The election of a Conservative government, with a solid majority, means that the passage of the Withdrawal Agreement through Parliament seems guaranteed; meaning that the UK will leave the EU on 31st January 2020. The provisions of the Withdrawal Agreement spell out that, from that date, the UK will be an independent coastal state, with regulatory autonomy over fishing within its exclusive economic zone, albeit subject to a transition period to the end of 2020, during which the UK would still be subject to the Common Fisheries Policy.
Fisheries Bill
The Government will also be in a position to reintroduce its Fisheries Bill to provide itself with powers to implement its programme on fisheries, including powers to control access over who is permitted to fish in UK waters, and to set its own quotas (accepting that for shared stocks, these will usually be set in cooperation with other coastal states.) The previous Bill was pulled after its provisions became at risk of the arithmetic in the previous Parliament.
Negotiations
Early next year, talks will begin between the UK and the EU on a framework fisheries agreement that will determine the shape of cooperation between the UK and EU, after the end of the transition period. A framework agreement could consist of very high-level statements, referencing cooperation on managing shared stocks, broad commitments to sustainable fishing, and compliance with the UN Law of the Sea. It is expected that a framework agreement could be concluded by the end of July. The current framework agreement between EU and Norway, is an obvious template.
Negotiations for an annual UK/EU fisheries agreement for 2021 would be expected to occupy the second half of 2020. There will also be tripartite and bilateral discussions with relevant coastal states such as Norway and Faeroes. The content of the annual fisheries agreement would include setting TACs, quota shares and exchanges, and access arrangements.
Both the EU and the UK accept, under the terms of the Withdrawal Agreement, that from the end of the transition period their fleets will have no automatic right to fish in each other’s waters. Access would be subject to negotiation, as would quota shares and quota exchanges.
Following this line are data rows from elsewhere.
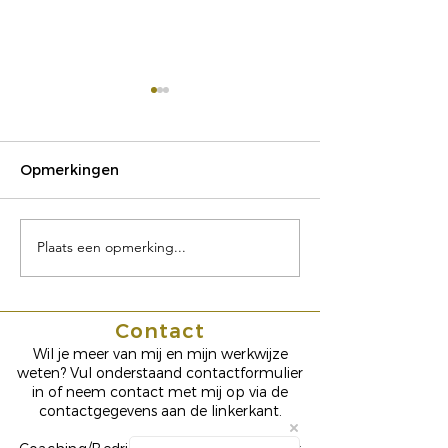
Opmerkingen
Bewust Ouder
Plaats een opmerking...
Twintigers en
Dertigers Dilemma's
Contact
Wil je meer van mij en mijn werkwijze
weten? Vul onderstaand contactformulier
in of neem contact met mij op via de
contactgegevens aan de linkerkant.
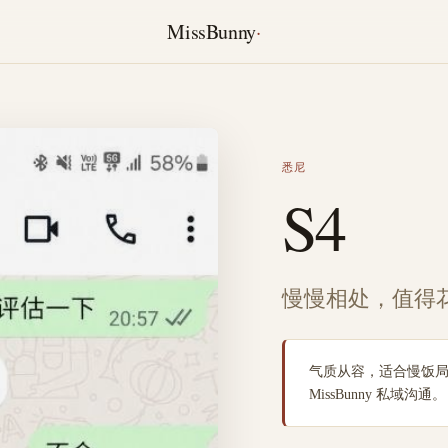
MissBunny
·
悉尼
S4
慢慢相处，值得
气质从容，适合慢饭
MissBunny 私域沟通。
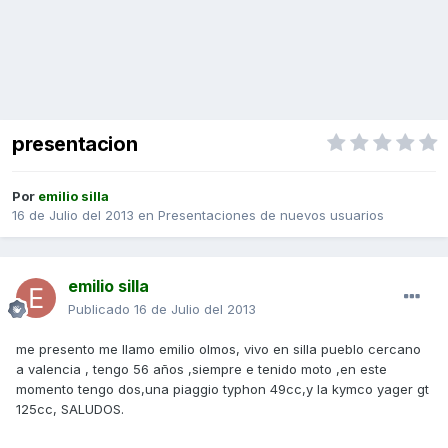
presentacion
Por
emilio silla
16 de Julio del 2013
en
Presentaciones de nuevos usuarios
emilio silla
Publicado
16 de Julio del 2013
me presento me llamo emilio olmos, vivo en silla pueblo cercano
a valencia , tengo 56 años ,siempre e tenido moto ,en este
momento tengo dos,una piaggio typhon 49cc,y la kymco yager gt
125cc, SALUDOS.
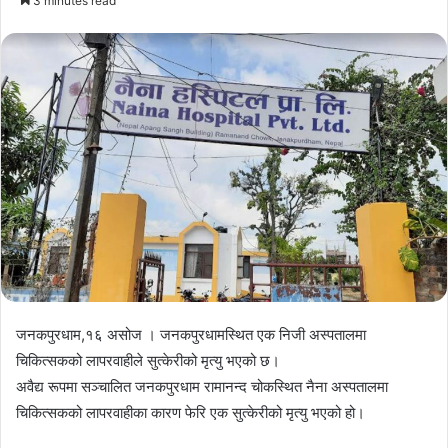
3 minutes read
email
जनकपुरधाम,१६ असोज । जनकपुरधामस्थित एक निजी अस्पतालमा
चिकित्सकको लापरवाहीले सुत्केरीको मृत्यु भएको छ।
अवैद्य रूपमा सञ्चालित जनकपुरधाम रामानन्द चोकस्थित नैना अस्पतालमा
चिकित्सकको लापरवाहीका कारण फेरि एक सुत्केरीको मृत्यु भएको हो।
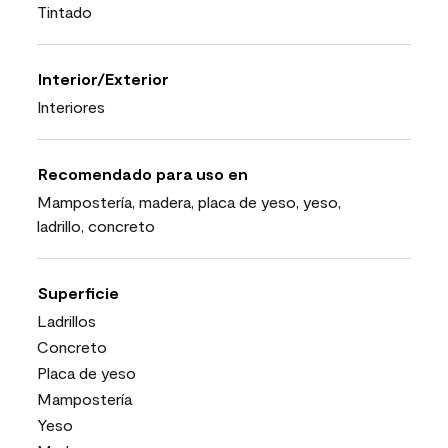
Tintado
Interior/Exterior
Interiores
Recomendado para uso en
Mampostería, madera, placa de yeso, yeso,
ladrillo, concreto
Superficie
Ladrillos
Concreto
Placa de yeso
Mampostería
Yeso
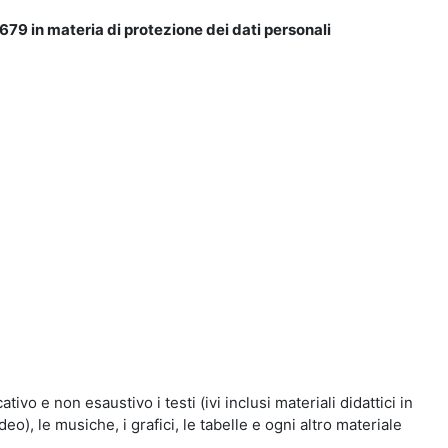
679 in materia di protezione dei dati personali
vo e non esaustivo i testi (ivi inclusi materiali didattici in
eo), le musiche, i grafici, le tabelle e ogni altro materiale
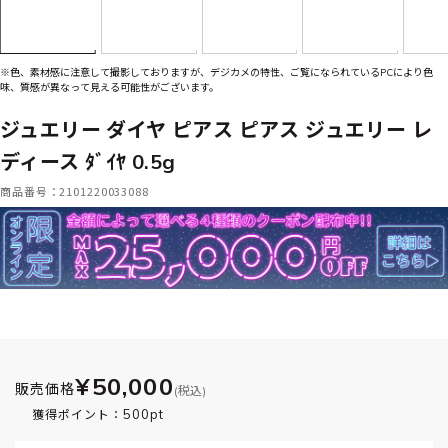
※色、素材感に注意して撮影しておりますが、デジカメの特性、ご覧になられているPCにより色
味、質感が異なって見える可能性がございます。
ジュエリー ダイヤ ピアス ピアス ジュエリー レ
ディース ﾀﾞｲﾔ 0.5g
商品番号：2101220033088
¥50,000
販売価格
(税込)
500pt
獲得ポイント：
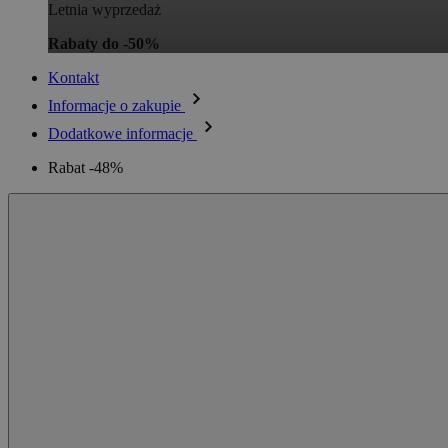
Letnia wyprzedaż
Rabaty do -50%
Kontakt
Informacje o zakupie
Dodatkowe informacje
Rabat -48%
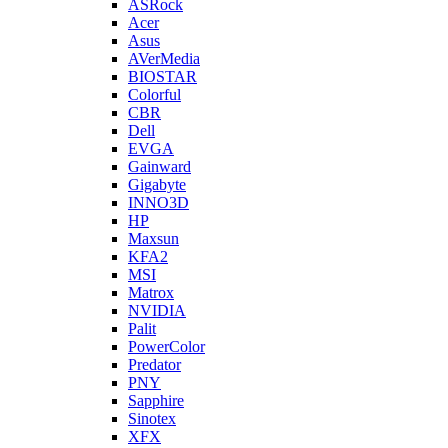
ASRock
Acer
Asus
AVerMedia
BIOSTAR
Colorful
CBR
Dell
EVGA
Gainward
Gigabyte
INNO3D
HP
Maxsun
KFA2
MSI
Matrox
NVIDIA
Palit
PowerColor
Predator
PNY
Sapphire
Sinotex
XFX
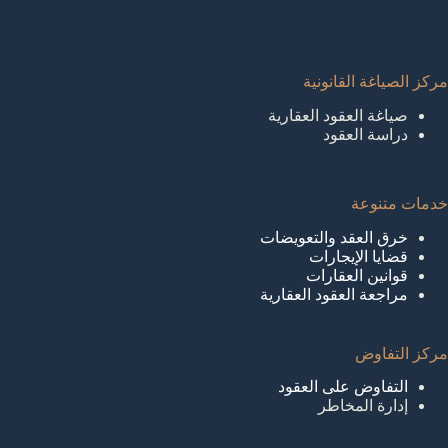
مركز الصياغة القانونية
صياغة العقود العقارية
دراسة العقود
خدمات متنوعة
خرق العقد والتعويضات
قضايا الإيجارات
قوانين العقارات
مراجعة العقود العقارية
مركز التفاوض
التفاوض على العقود
إدارة المخاطر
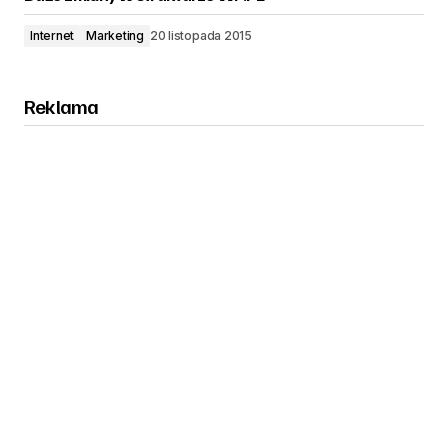
Internet
Marketing
20 listopada 2015
Reklama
The UK, in its White Paper, has made clear that some level of access could be granted to EU fleets to fish in UK waters, subject to the satisfactory negotiation of revised quota shares. The EU has made it equally clear that any free trade deal with the UK would be contingent on the status quo on access and quota shares.
In both the EU and the UK, fishing rights are a matter of high visibility and high political profile.
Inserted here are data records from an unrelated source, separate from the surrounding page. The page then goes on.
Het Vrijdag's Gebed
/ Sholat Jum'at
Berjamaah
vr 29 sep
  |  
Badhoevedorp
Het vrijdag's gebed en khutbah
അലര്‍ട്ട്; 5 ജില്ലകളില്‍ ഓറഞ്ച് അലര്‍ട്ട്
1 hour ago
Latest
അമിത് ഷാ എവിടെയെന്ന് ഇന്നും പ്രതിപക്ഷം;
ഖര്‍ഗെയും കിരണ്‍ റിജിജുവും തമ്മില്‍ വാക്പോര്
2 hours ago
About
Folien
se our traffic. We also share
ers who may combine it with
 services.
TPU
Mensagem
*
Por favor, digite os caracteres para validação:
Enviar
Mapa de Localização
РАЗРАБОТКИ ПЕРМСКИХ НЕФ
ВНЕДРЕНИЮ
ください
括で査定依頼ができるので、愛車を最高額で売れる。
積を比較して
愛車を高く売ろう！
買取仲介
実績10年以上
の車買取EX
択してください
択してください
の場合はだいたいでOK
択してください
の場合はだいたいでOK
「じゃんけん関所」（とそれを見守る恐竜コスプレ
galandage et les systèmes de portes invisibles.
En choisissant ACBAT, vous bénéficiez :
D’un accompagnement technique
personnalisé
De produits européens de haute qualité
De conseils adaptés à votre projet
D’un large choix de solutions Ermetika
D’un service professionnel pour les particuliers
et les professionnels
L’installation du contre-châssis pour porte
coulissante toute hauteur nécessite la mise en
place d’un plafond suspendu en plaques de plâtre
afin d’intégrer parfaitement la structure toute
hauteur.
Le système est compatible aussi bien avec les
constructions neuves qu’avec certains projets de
The stakes are therefore very high for all parties as we enter this next phase of negotiations with the EU. The UK fishing industry sees the UK’s departure from the EU as an opportunity to break free from a cumbersome and ineffective management system, and a chance to redress the asymmetrical access and quota arrangements which have worked to the UK’s disadvantage for 40 years. The EU will try to hang on to the current arrangements which work so well to its benefit.
Against this background, the NFFO will be working closely with UK Government to ensure that the commitments it has made on fisheries are delivered in full.